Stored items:
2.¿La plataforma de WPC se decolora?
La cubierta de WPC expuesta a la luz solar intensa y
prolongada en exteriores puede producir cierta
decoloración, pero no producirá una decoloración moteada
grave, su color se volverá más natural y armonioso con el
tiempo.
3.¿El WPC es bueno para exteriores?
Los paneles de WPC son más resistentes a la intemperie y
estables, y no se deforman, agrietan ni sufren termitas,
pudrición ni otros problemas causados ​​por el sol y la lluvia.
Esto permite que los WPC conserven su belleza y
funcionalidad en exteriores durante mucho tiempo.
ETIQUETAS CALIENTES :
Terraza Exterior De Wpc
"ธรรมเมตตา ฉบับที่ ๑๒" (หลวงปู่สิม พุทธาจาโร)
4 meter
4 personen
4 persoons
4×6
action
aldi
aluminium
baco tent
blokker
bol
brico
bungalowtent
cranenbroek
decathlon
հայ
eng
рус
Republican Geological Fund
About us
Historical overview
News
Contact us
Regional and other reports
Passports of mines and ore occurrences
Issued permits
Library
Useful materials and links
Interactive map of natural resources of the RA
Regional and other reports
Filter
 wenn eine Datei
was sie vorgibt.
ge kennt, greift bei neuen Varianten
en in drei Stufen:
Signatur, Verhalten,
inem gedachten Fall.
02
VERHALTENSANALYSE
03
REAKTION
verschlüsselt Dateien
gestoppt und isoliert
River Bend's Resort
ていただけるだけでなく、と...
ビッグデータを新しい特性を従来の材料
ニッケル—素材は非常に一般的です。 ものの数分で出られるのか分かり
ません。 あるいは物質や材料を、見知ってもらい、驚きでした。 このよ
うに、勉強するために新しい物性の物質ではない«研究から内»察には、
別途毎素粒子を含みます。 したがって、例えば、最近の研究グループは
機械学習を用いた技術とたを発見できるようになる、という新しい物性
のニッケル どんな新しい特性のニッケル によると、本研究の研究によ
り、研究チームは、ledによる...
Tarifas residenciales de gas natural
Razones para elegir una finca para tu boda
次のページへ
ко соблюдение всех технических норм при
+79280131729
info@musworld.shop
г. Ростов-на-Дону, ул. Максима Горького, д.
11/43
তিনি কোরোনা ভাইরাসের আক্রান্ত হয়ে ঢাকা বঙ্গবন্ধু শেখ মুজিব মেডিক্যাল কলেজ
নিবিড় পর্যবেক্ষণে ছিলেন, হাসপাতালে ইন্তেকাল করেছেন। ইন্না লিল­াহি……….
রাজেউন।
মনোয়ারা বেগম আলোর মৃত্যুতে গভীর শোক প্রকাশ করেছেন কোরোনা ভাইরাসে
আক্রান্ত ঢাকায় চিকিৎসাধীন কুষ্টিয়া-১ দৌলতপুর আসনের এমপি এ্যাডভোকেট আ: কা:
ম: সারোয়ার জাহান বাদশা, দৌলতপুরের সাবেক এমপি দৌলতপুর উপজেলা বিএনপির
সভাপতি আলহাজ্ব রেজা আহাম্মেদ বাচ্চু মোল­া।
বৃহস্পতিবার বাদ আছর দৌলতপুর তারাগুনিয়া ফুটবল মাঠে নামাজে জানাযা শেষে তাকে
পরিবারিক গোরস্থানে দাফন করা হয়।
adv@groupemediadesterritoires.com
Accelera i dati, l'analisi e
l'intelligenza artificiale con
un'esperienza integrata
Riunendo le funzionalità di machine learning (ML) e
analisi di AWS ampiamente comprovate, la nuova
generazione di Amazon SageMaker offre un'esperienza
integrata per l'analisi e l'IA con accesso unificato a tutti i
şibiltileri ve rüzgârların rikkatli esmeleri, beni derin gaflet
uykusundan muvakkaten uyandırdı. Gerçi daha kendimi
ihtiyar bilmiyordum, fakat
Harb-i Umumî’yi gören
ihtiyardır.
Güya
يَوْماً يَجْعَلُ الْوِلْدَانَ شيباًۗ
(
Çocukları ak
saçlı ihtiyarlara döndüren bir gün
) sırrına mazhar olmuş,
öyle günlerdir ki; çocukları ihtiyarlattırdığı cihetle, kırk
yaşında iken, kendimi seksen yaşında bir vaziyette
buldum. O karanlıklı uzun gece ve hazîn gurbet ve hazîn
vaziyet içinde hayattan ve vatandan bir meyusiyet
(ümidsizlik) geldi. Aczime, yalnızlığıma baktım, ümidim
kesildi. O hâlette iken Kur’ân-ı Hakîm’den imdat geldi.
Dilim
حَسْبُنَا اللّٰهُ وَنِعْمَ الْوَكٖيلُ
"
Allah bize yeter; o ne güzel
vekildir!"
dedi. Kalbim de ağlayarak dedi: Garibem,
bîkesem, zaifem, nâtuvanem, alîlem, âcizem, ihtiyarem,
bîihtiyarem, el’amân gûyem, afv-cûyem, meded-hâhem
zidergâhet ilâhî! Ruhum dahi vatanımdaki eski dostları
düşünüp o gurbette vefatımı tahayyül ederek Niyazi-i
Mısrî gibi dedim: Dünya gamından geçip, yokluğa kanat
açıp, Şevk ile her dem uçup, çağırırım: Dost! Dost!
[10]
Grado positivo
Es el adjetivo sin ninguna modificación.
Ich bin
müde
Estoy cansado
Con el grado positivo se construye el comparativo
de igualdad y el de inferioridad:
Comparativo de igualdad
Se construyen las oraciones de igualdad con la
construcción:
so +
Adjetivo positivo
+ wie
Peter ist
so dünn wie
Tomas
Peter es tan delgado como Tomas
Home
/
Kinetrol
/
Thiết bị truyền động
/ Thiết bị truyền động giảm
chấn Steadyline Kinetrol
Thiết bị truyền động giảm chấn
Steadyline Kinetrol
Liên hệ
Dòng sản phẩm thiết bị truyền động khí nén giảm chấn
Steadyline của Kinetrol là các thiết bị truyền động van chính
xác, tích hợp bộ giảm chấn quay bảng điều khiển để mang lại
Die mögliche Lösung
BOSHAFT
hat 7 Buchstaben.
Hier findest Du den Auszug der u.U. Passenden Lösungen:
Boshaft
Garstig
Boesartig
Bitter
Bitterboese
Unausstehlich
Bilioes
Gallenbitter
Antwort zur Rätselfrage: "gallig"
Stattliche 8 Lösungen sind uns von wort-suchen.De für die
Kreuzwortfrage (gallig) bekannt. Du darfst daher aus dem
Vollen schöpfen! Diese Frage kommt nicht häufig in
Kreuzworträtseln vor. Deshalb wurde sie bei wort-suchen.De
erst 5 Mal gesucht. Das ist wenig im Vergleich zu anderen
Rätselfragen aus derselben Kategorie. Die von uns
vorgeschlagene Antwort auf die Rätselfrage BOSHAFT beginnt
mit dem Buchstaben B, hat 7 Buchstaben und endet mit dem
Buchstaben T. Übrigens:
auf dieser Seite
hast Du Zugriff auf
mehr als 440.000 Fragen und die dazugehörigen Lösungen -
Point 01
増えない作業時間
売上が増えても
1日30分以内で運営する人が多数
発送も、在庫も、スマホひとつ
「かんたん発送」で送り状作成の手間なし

WORK REQUEST -
Copy the lines from the entries above in which the word "Lösungen" appears.

PROBLEM SOLUTION -
Hier findest Du den Auszug der u.U. Passenden Lösungen:
Stattliche 8 Lösungen sind uns von wort-suchen.De für die
mehr als 440.000 Fragen und die dazugehörigen Lösungen -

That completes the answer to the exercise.